Hottest Sex: The Center of the World
When computer whiz kid Richard (Peter Sarsgaard) convinces stripper Florence (Molly Parker) to join him in Las Vegas for a weekend, neither seems sure of what to expect. Richard’s new affluence baffles him, and Florence isn’t used to spending time with paying men outside of the dark and noisy confines of a club. Since one of Florence’s conditions for the trip is “no penetration,” she grinds and writhes on Richard as her stripper persona from 10pm to 2am and spends the rest of the day with him as a companion. As the two develop a real friendship, their chemistry goes from the charged dynamic of client/provider to a more personal desire.

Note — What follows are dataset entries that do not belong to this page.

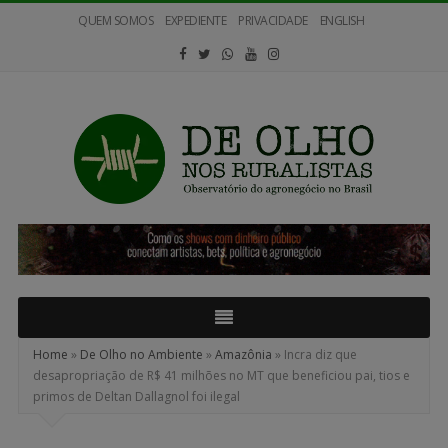
QUEM SOMOS
EXPEDIENTE
PRIVACIDADE
ENGLISH
De
Olho
nos
Ruralistas
Home
»
De Olho no Ambiente
»
Amazônia
»
Incra diz que
desapropriação de R$ 41 milhões no MT que beneficiou pai, tios e
primos de Deltan Dallagnol foi ilegal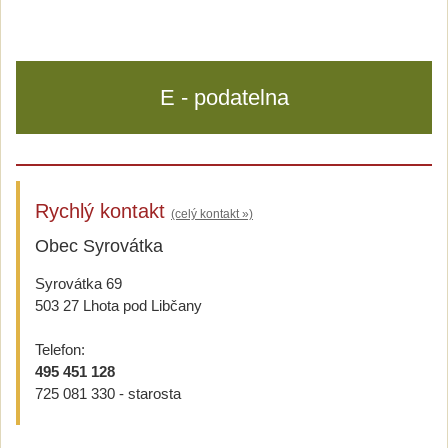
E - podatelna
Rychlý kontakt
(celý kontakt »)
Obec Syrovátka
Syrovátka 69
503 27 Lhota pod Libčany
Telefon:
495 451 128
725 081 330 - starosta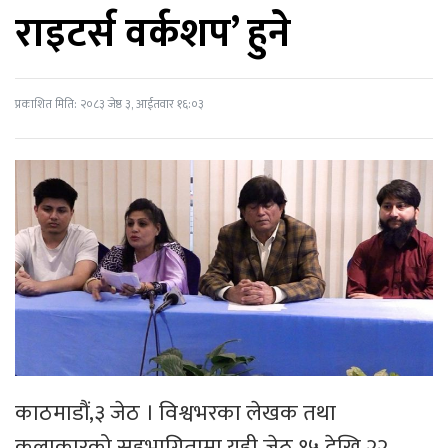
राइटर्स वर्कशप’ हुने
प्रकाशित मिति: २०८३ जेष्ठ ३, आईतवार १६:०३
काठमाडौं,३ जेठ । विश्वभरका लेखक तथा
कलाकारको सहभागितामा यही जेठ १५ देखि २२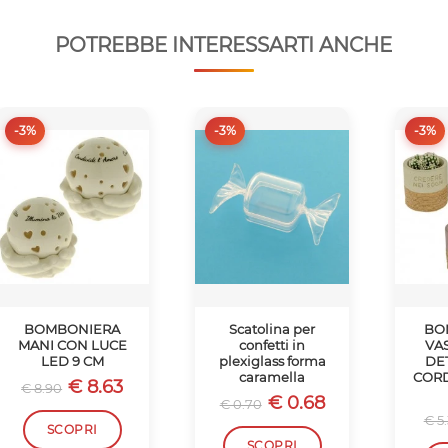
POTREBBE INTERESSARTI ANCHE
-3%
-3%
-3%
BOMBONIERA
Scatolina per
BO
MANI CON LUCE
confetti in
VA
LED 9 CM
plexiglass forma
DE
caramella
CORD
€ 8.63
€ 8.90
€ 0.68
€ 0.70
€ 5
SCOPRI
SCOPRI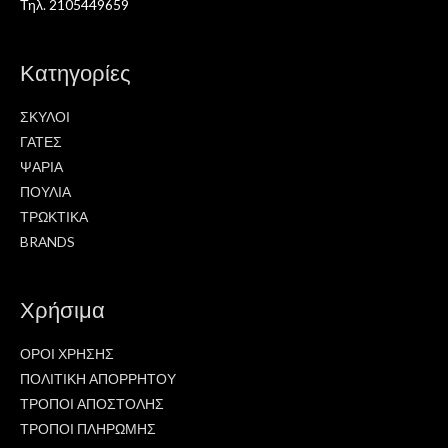
Τηλ. 2105449659
Κατηγορίες
ΣΚΥΛΟΙ
ΓΑΤΕΣ
ΨΑΡΙΑ
ΠΟΥΛΙΑ
ΤΡΩΚΤΙΚΑ
BRANDS
Χρήσιμα
ΟΡΟΙ ΧΡΗΣΗΣ
ΠΟΛΙΤΙΚΗ ΑΠΟΡΡΗΤΟΥ
ΤΡΟΠΟΙ ΑΠΟΣΤΟΛΗΣ
ΤΡΟΠΟΙ ΠΛΗΡΩΜΗΣ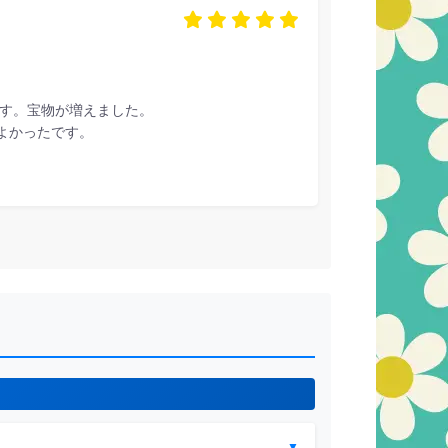
です。宝物が増えました。
よかったです。
▼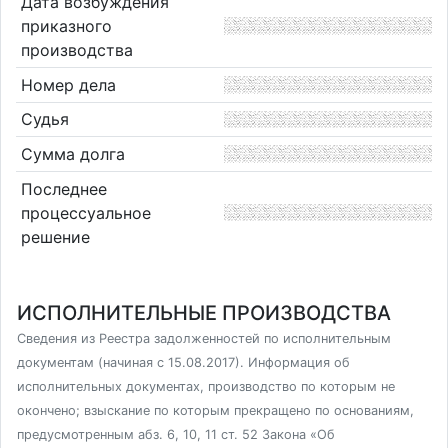
Дата возбуждения
приказного
производства
Номер дела
Судья
Сумма долга
Последнее
процессуальное
решение
ИСПОЛНИТЕЛЬНЫЕ ПРОИЗВОДСТВА
Сведения из Реестра задолженностей по исполнительным
документам (начиная с 15.08.2017). Информация об
исполнительных документах, производство по которым не
окончено; взыскание по которым прекращено по основаниям,
предусмотренным абз. 6, 10, 11 ст. 52 Закона «Об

Richard is a genuinely nice guy, so nice that he’s even undeterred by her (fake) period all over his lap and hands. His kindness infuriates Florence, who’s desperately trying to keep her emotions out of the arrangement.
Molly Parker, the pale, thin redhead who played a prostitute in Suspicious River and a necrophiliac in Kissed, is possibly the most erotic actress working today, and although Richard tells her “you don’t look like a stripper,” it seems probable that she’d be the most popular girl in the joint. She knows how to work her eyes and mouth when her face is centimeters away from a man’s. The film is also memorable for an onscreen, detailed description of female ejaculation (during anal sex no less!), the first and only I’ve come across in any (non-porn) movie.
Lifetime Achievement Award in Sex Work Obsession: David Lynch
Given Lynch’s interest in archetypes, it’s no surprise that whores and virgins are among his most common characters. Laura Palmer, of Twin Peaks: Fire Walk With Me, is a high school prostitute, as is her murdered friend Theresa, whom Laura’s father occasionally hired. In Lost Highway, Alice is at one moment a loving wife and the next a porn actress who has sex less for sex’s sake and more as a means of manipulation. Lynch is particularly intrigued by the parallels between actors and sex workers; Mulholland Drive‘s nameless prostitute closely resembles aspiring actress Diane, and Nikki of Inland Empire vacillates between living life as prostitute and a film actress.
Of all his works, Inland Empire is the most consumed with sex work; it’s even framed by a Polish call girl who watches the movie on a TV and haunted by a group of young American prostitutes who occasionally sing. The complexities of sex work are well served by Lynch’s opaque, tangled story-telling style, which routinely highlights the gray area created by the myriad ways people use sex as a tool, even if not directly for cash. When someone asks the Polish escort “you know what whores do?”, she responds with “they fuck”, no doubt intentionally leaving out the stipulation “for money.”